There is nothing more important to your own personal discipleship than having the freedom to ask the questions you need to ask. Too many of us wait for someone to tell us what we should know, instead of looking honestly at our circumstances and asking the questions that will help us discover God’s reality inside us. I met a man in New Zealand whose entire discipleship came about just by asking questions. The man who led him to Christ didn’t give him a set of lessons to teach him to follow God. He just told his newfound friend to ask whatever question he wanted and he would try to answer it as best he could, or that they would find the answer together. Brilliant! That man grew up in a deep and sincere faith. That’s a great way to teach someone, inside their own questions and their own experiences. That’s how his Spirit works in us.
I’m thinking about this because I had lunch with a couple in their sixties who had attended a two-year Bible school in Florida a few years back. On the opening day of class, they were told questions wouldn’t be allowed through their course of study. They would be told what they needed to know and they did not allow students to ask questions of their instructors. I was dumbfounded. How could any school, especially one based on the life of Jesus, not allow people to explore openly? As horrible as that might be for people in their 50s and 60s, it’s especially horrible for students in their teens and twenties who think they are going to teach that stuff to others.

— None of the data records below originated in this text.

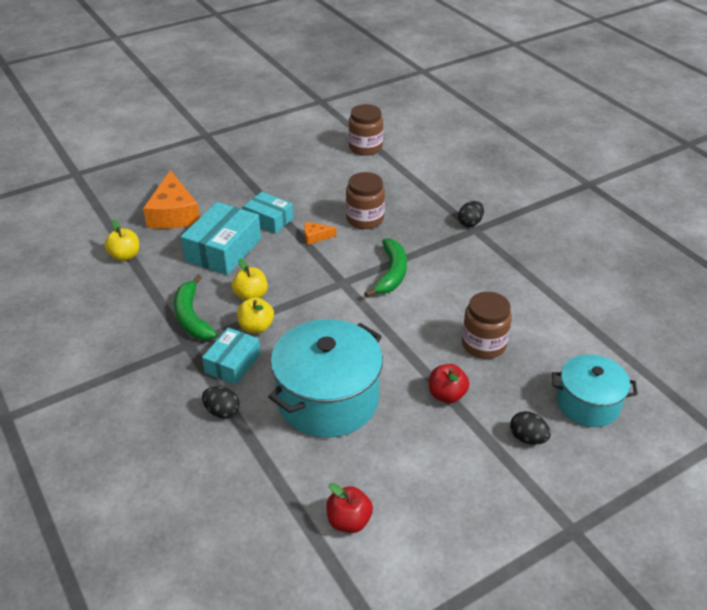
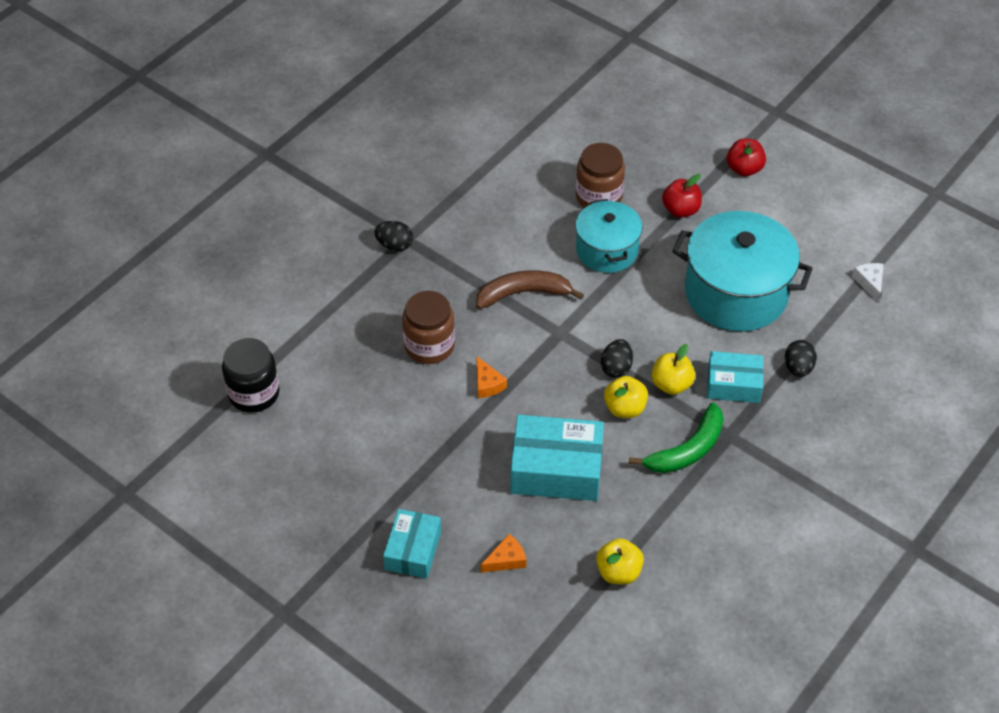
camera: 110 degrees left, 10 degrees up
orange cheese [143,170,200,229] -> orange cheese [481,534,526,573], size x0.45
turquoise box [243,192,294,234] -> turquoise box moved to [383,509,441,579]
red apple [326,483,373,533] -> red apple moved to [727,138,766,176]
brown jar [349,104,383,156] -> black jar [222,338,280,413]
green banana [364,238,407,297] -> brown banana [476,270,584,309]
black egg [510,411,551,445] -> black egg moved to [601,339,633,378]
turquoise pot [552,354,638,427] -> turquoise pot moved to [575,199,642,273]
none -> white cheese [852,263,884,302]

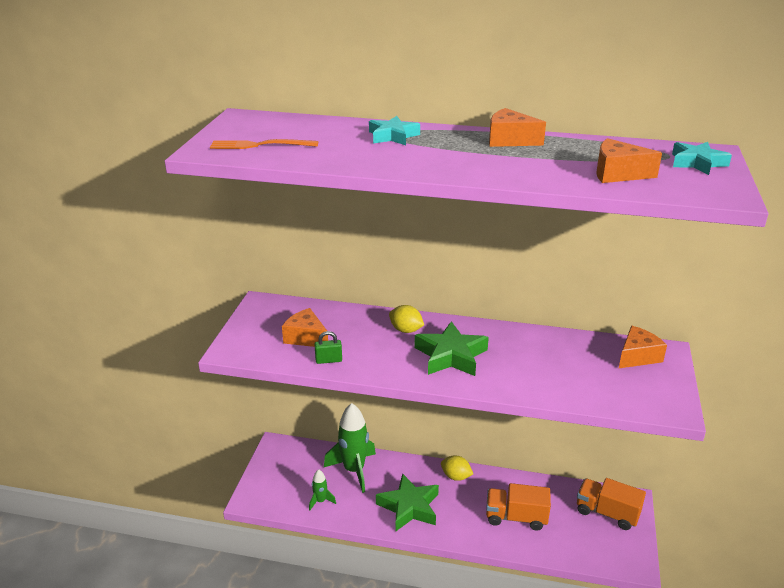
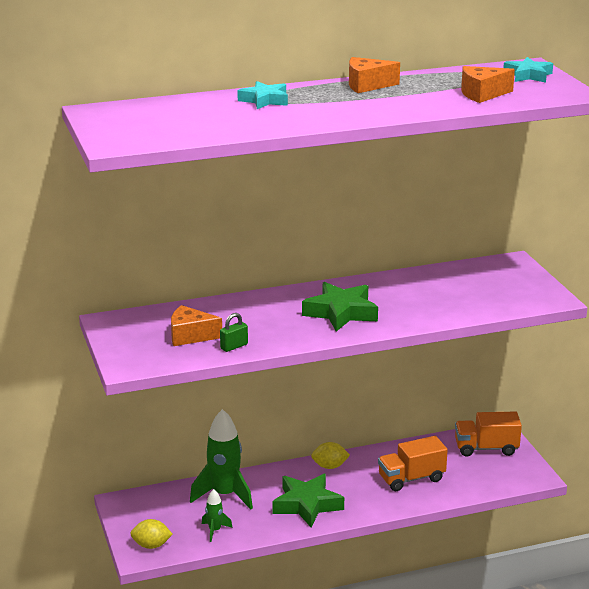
camera: 30 degrees left, 5 degrees down
orange fork [210,139,318,149] -> none
yellow lemon [389,305,424,333] -> yellow lemon moved to [130,519,173,549]
orange cheese [619,326,667,368] -> none

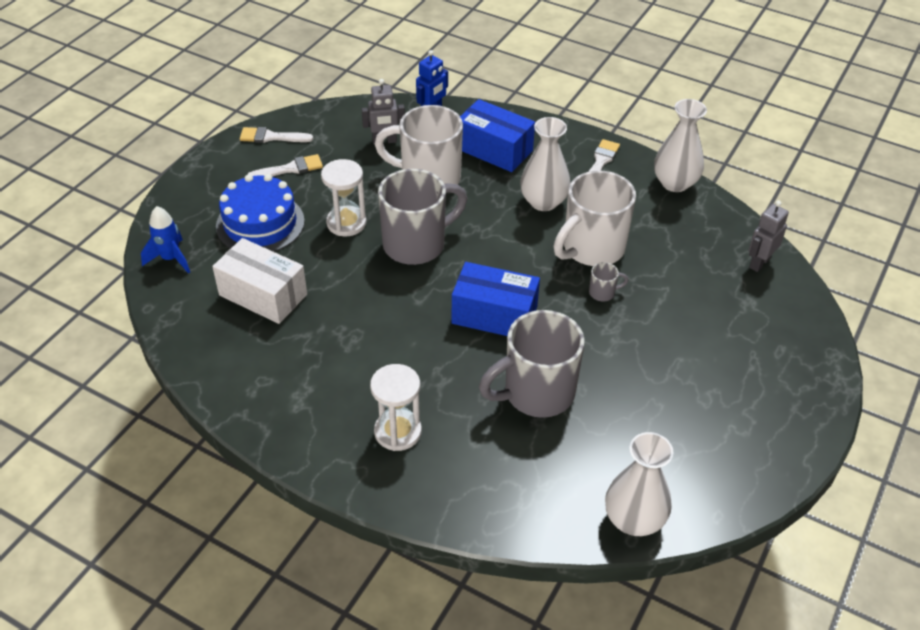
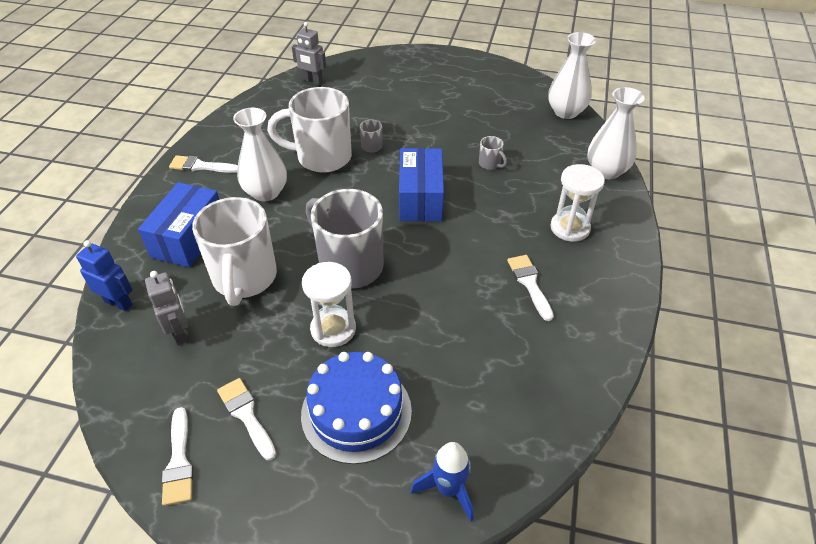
camera: 105 degrees left, 0 degrees up
white box [212,238,307,324] -> none
grey mug [479,310,585,418] -> grey mug [479,136,507,170], size x0.40
white mug [553,171,636,266] -> white mug turned 150 degrees clockwise [267,87,352,173]
white vase [654,99,707,192] -> white vase moved to [587,87,645,179]
none -> white brush [507,255,554,321]

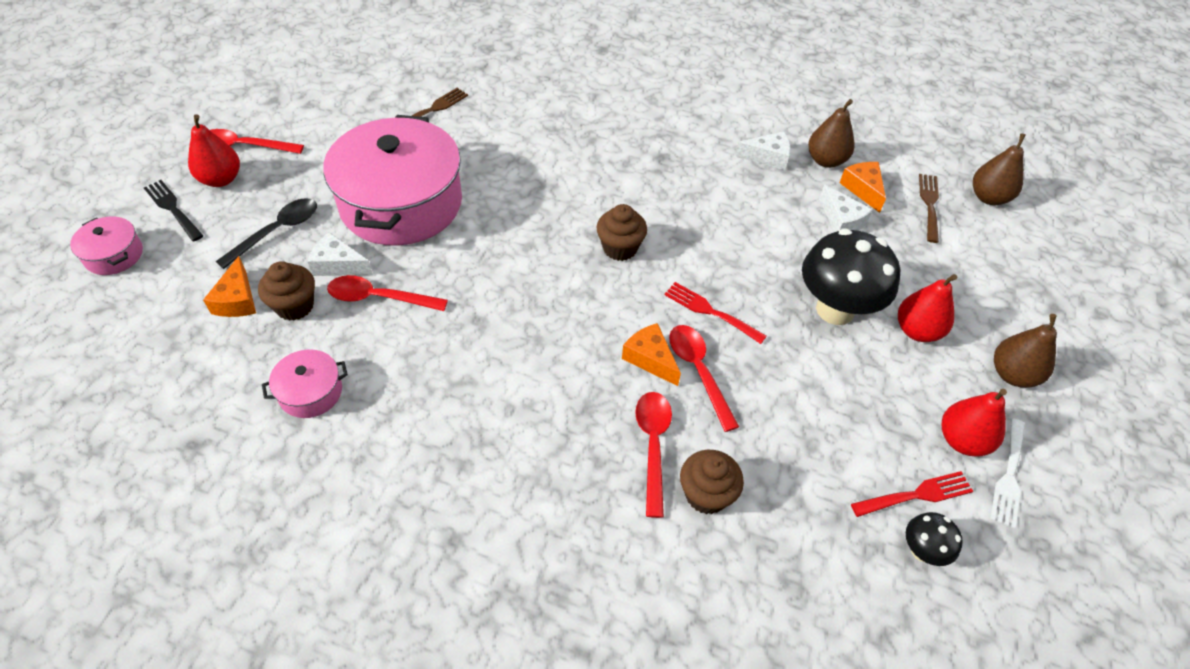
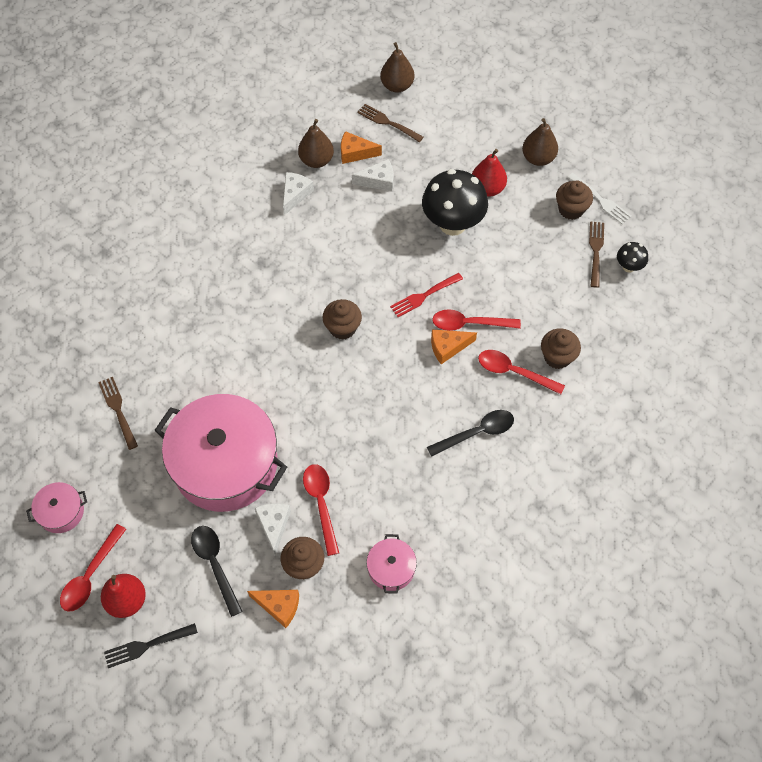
camera: 65 degrees left, 10 degrees up
pink pot [70,217,143,275] -> pink pot moved to [26,482,87,533]
white cheese [307,232,373,276] -> white cheese turned 135 degrees clockwise [255,503,291,555]
red spoon [327,275,448,311] -> red spoon turned 135 degrees clockwise [303,464,339,556]
red fork [851,471,973,517] -> brown fork [589,221,604,288]
red pear [942,389,1007,457] -> brown cupcake [556,180,593,220]
none -> black spoon [427,410,514,457]

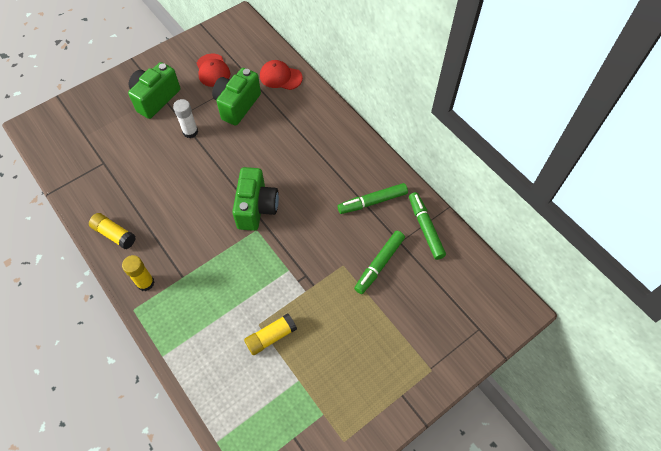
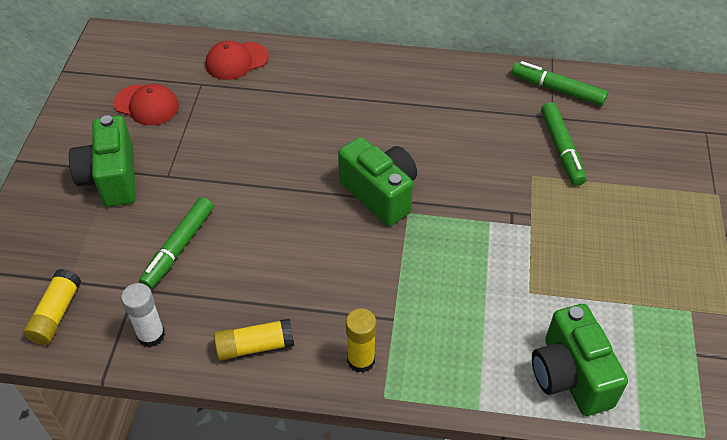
camera: 45 degrees left, 10 degrees down
white glue stick [173,99,198,138] -> white glue stick moved to [121,283,165,347]
green camera [212,68,261,126] -> green camera moved to [532,304,628,416]
yellow glue stick [244,313,297,355] -> yellow glue stick moved to [23,269,81,345]
green marker [337,183,408,214] -> green marker moved to [139,197,213,289]

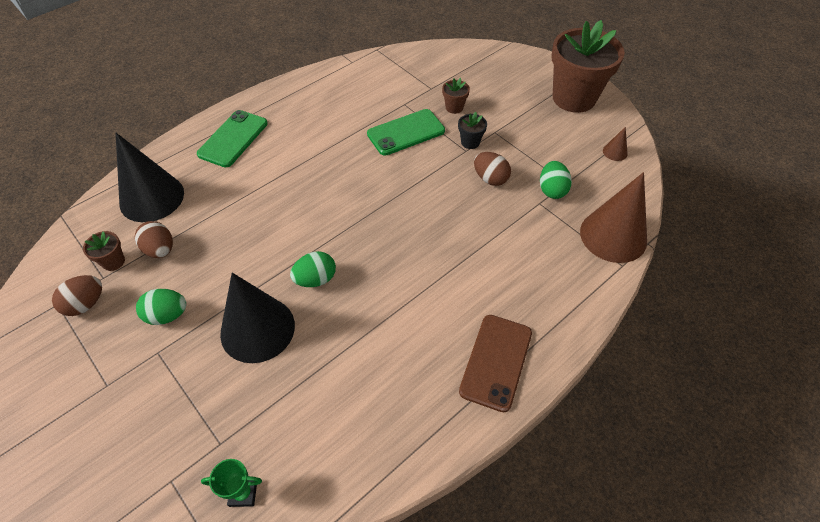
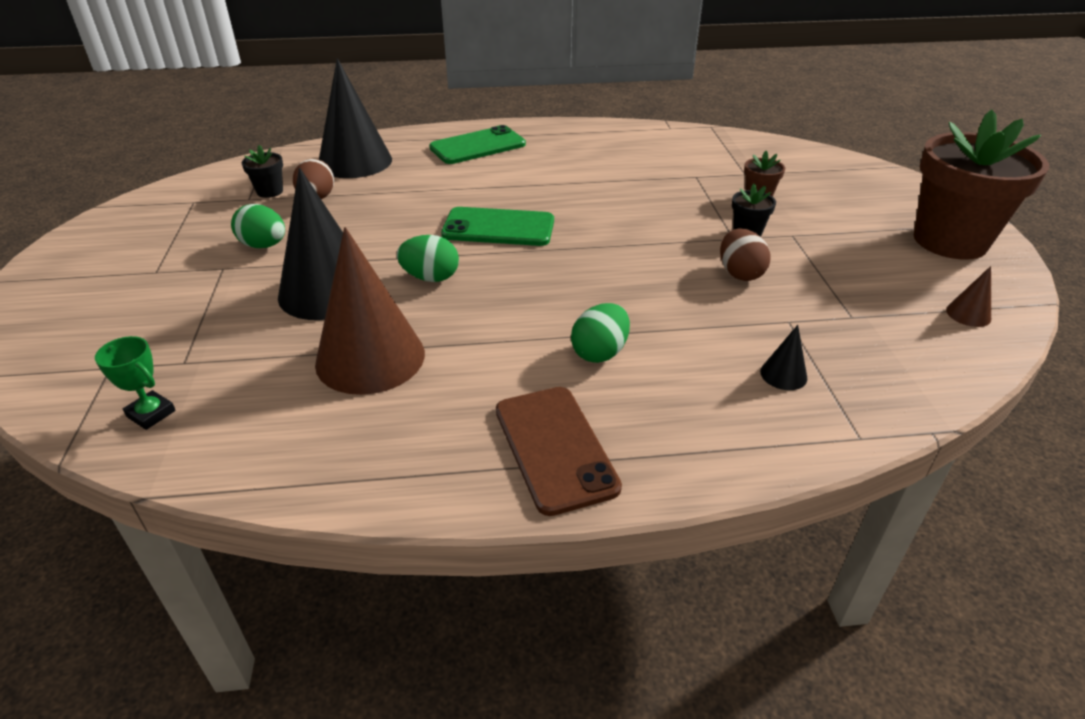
camera: 35 degrees right, 15 degrees down
brown egg [52,275,102,316] -> none
brown flower pot [83,231,125,271] -> black flower pot [242,145,283,198]
green phone [367,109,445,156] -> green phone moved to [441,207,554,246]
brown phone [459,315,532,412] -> brown phone turned 75 degrees counterclockwise [496,387,622,516]
green egg [540,161,572,199] -> green egg moved to [571,303,630,363]
brown cone [580,172,647,263] -> brown cone moved to [315,227,425,395]
none -> black cone [760,325,808,390]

Most of the meetings I’m in these days give a maximum amount of opportunity for people to ask questions, explore the frustrations of their own journey, and really learn what it means to know him and follow him. The kingdom of God can withstand any the honesty of our struggles and the questions we need to ask. It’s hard enough to get Christians to ask questions to begin with. Most of us have been taught there’s a right answer to everything and if you don’t know it already, it’s because you’re not paying attention. Some hesitate to ask something difficult, concerned that I’ll get angry with them. I’ve even offered some groups $100 if someone makes me angry or I get defensive. I want them to know that any meeting I’m in is a safe place to discover and grow. Most of the best questions I’ve been asked came from people who were reticent to ask it because they thought no one else would care about the answer. Almost always everyone does. Don’t we appreciate the person who’s willing to ask the question everyone else wants to ask, but are too afraid to do so?
If you can’t ask questions and struggle with what someone is trying to teach you about God, then you’re not in an environment where the kingdom unfolds. If someone gets angry when you question them, or dare to disagree with them, they are not leaders who can help you discover God’s reality. And if you’re afraid to ask God any question that’s in your heart, you have yet to discover just how loving and gracious he is and how much he wants to help you understand how to live in him.
Yes, there is a difference between asking God questions and questioning God’s character or wisdom. There’s a way to ask questions with humility that will open your heart to see in a fresh way what he wants to show you, and there’s a way to challenge him defiantly that will blind you to what he wants to show you. I’ve done both. He can handle our defiance with a love that understands our pain, but until it gives way to humble surrender, we will not hear his gentle response. How can you surrender when you are angry or disappointed with him? Only one thing sets my heart at rest, to embrace his affection for me and to mistrust my conclusions about him outside that love. That can take some time, but it will open some amazing doors in your own spiritual journey.